Было три часа дня, когда Надя вышла из дома. Сквозь мелкую рябь облаков пробивалось солнце, стояла необычная для апреля жара, и чувствовался тонкий аромат липы, выпустившей шелковистые нитки ключиков. На понтоне Надю нагнал свежий запах тающего снега, которым тянет с Лузги до тех пор, пока трава не ударится в рост. Не доходя до Корсакова, она свернула на тропинку, тянущуюся между берегом реки и кукурузным полем, на котором торчали сухие стебли. Быстрый блеск Лузги по правую руку пресек широкий овраг с нежно-зеленым маревом орешника.
Усталая Надя остановилась у березы, просвечивающей на солнце всеми своими листочками. Эта березка, наверное, была переселенкой с берегов далекой Надиной весны, где узкие крылья синих стрекоз дремотой обволакивают реку с наметенными в нее облаками, и с высокой метеовышки видны золотые буквы колесников и двухпалубников, почти слитых с чертой горизонта, которые она различала сверхъестественным райским зрением ребенка, терпеливо накапливающего свои впечатления, чтоб отложить их на скудное будущее… Все это было близко, под веками, и порождало в Наде безумную надежду, что когда-нибудь она разберет завалы накопленных за жизнь впечатлений и, как под слежавшимся в сундуке хламом, обнаружит не дно, а светящееся окно жилой баржи-барака с рассадой на подоконнике в звездах желтых ноготков и настурций, точный отпечаток Надиного существа, торопящегося занять свою природную форму.

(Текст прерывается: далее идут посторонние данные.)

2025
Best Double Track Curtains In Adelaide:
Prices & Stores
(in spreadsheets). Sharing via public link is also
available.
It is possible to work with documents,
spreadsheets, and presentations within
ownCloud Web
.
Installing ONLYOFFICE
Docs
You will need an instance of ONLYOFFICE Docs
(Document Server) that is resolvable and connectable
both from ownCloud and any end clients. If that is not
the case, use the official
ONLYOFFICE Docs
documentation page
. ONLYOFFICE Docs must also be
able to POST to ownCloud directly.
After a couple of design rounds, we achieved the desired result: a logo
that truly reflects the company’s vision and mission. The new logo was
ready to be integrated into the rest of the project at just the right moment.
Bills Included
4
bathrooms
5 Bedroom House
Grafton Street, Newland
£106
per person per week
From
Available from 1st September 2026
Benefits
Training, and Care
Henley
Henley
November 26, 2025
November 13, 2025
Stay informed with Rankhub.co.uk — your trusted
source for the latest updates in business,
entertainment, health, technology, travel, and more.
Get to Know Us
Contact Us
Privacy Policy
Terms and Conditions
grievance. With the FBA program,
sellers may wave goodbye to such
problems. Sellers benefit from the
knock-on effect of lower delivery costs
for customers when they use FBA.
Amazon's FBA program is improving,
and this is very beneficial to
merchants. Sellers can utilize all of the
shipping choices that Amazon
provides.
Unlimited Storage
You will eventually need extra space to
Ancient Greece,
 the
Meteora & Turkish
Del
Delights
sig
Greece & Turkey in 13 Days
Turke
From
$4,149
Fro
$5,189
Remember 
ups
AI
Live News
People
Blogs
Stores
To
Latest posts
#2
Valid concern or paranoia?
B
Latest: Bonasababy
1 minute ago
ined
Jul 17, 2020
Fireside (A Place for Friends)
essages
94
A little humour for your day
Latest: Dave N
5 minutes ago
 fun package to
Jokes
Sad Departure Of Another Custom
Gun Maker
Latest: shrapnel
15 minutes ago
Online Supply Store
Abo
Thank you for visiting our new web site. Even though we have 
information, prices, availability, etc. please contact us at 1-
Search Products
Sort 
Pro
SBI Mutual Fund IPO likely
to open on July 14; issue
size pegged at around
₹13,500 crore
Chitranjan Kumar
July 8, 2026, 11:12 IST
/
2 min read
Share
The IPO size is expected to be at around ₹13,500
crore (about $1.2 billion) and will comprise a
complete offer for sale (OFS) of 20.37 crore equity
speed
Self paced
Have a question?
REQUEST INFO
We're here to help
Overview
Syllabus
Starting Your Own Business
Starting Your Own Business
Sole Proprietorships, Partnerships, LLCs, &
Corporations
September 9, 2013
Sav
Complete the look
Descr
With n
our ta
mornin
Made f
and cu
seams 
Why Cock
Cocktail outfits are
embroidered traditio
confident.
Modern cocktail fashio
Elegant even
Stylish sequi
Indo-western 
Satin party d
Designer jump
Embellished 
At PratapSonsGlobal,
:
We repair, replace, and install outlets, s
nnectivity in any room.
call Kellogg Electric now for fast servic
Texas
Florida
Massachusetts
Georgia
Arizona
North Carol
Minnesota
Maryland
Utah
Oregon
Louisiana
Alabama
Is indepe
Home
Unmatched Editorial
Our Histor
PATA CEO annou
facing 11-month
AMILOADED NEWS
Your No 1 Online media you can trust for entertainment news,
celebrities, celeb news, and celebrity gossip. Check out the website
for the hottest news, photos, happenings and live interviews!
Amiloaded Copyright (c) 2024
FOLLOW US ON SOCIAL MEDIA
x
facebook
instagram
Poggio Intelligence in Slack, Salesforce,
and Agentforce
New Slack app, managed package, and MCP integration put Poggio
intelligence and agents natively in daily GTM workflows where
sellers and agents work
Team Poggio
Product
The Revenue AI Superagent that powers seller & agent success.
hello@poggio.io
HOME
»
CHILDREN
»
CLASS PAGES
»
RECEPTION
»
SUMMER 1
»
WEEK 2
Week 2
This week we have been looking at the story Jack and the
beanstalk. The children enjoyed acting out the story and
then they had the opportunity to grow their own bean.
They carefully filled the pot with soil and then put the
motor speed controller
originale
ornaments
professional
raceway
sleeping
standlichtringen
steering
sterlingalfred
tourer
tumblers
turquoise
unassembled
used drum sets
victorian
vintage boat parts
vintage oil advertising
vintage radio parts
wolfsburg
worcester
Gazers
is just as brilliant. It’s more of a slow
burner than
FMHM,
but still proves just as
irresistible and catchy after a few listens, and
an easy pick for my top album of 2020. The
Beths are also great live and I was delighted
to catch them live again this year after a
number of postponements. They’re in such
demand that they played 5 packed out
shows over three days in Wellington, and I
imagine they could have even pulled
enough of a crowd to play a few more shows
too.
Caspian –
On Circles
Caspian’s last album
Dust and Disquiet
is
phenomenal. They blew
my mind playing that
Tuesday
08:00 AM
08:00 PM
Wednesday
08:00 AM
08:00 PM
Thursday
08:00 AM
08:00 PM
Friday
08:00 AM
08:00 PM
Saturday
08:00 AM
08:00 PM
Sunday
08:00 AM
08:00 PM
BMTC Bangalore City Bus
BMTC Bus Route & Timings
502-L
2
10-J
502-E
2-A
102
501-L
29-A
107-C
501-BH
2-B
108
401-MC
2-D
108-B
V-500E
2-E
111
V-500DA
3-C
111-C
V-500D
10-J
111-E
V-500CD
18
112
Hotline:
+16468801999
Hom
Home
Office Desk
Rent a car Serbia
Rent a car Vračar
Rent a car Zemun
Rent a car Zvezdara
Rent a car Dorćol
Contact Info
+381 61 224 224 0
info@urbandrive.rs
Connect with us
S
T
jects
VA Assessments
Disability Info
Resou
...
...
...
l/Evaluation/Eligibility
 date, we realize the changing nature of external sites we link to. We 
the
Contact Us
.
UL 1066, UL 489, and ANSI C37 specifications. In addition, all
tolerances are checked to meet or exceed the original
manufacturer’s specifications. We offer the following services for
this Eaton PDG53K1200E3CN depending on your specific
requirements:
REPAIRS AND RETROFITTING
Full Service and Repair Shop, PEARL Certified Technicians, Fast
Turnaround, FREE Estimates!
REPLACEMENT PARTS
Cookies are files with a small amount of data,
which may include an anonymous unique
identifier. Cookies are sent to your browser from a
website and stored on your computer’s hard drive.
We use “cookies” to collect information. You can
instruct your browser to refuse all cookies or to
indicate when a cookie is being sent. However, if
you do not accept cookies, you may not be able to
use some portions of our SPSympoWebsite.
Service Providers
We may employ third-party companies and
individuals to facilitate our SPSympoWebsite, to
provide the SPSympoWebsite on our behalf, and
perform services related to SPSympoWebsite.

Тысячами нитевидных корней примулы, астры, купальницы, ириса она прикована к этому окну, сотнями канатов пароходов, намотанных на кнехты, золотыми буквами на спасательных кругах судов, лесками удочек, расписаниями движения пароходов, в которые за время ее отсутствия могла вкрасться опечатка, так что, может, придя в Майну в 8.40, «Чайковский» не сможет пришвартоваться к пристани, потому что «Дунай» вышел из Тетюшей с двухчасовым опозданием… А березку она видела как со дна реки с прозрачным течением, которое не могло отвалить от сердца камень.
Тамара-просфорница сказала: ты пиши свои грехи, внутреннее зрение восстановится, отмершие клетки глаз оживут. Хорошо, пишем: жестокосердие, самолюбие, малодушие, сквернословие… Искать муху. Гордость, равнодушие к ближнему. Окамененное нечувствие, ложь, лукавство, человекоугодничество, через запятую. Прелюбодеяние, лицемерие, идолопоклонство. Свеча то и дело гаснет, пока бродишь по гнилым сумеркам города, ушедшего на дно водохранилища. Осуждение и клевета на ближнего… Где, когда?.. Везде, всегда… Это не ответ. Зажги свечу, освети свои дни. Гордыня и малодушие могут погасить не то что свечу — солнце. Вспомни, как капитан Татаринов по горло в снегу брел к полюсу, трое отроков в пещи в пламени по горло шли к росе… Окамененное нечувствие — кожа чувствует, сосуды головного мозга тоже, кости ноют на погоду, десны, пальцы чувствуют, пока не разольется смерть; и тогда из-под нее вывернется единородная моя, и ангелы небесные, стоя начеку, тут же поднесут к ней исписанную от поля до поля хартию… Как выходить на баррикады, когда по одну сторону многостяжание, неправдоглаголание, клевета, а по другую — скверноприбытчество, лихоимство и ненависть; завязывается древняя борьба берцовыми кеглями, сшибание городков варварскими тотемами… Может ли быть победа и правда на стороне стягов с раздутыми желчью зобами? Хоть стройся клином, хоть сажай в березняке засадный полк — поля сражений, подернутые пеплом самолюбия и уныния перед очами души. Перевернутые автобусы, легковушки с выбитыми стеклами, пустая тара, толченое стекло, летучий мусор, через который заключенные одной камеры перестукиваются с узниками другой — революционеры с провокаторами, провокаторы с революционерами. Имена поработителей — зависть, тщеславие, трусость, обман и измена.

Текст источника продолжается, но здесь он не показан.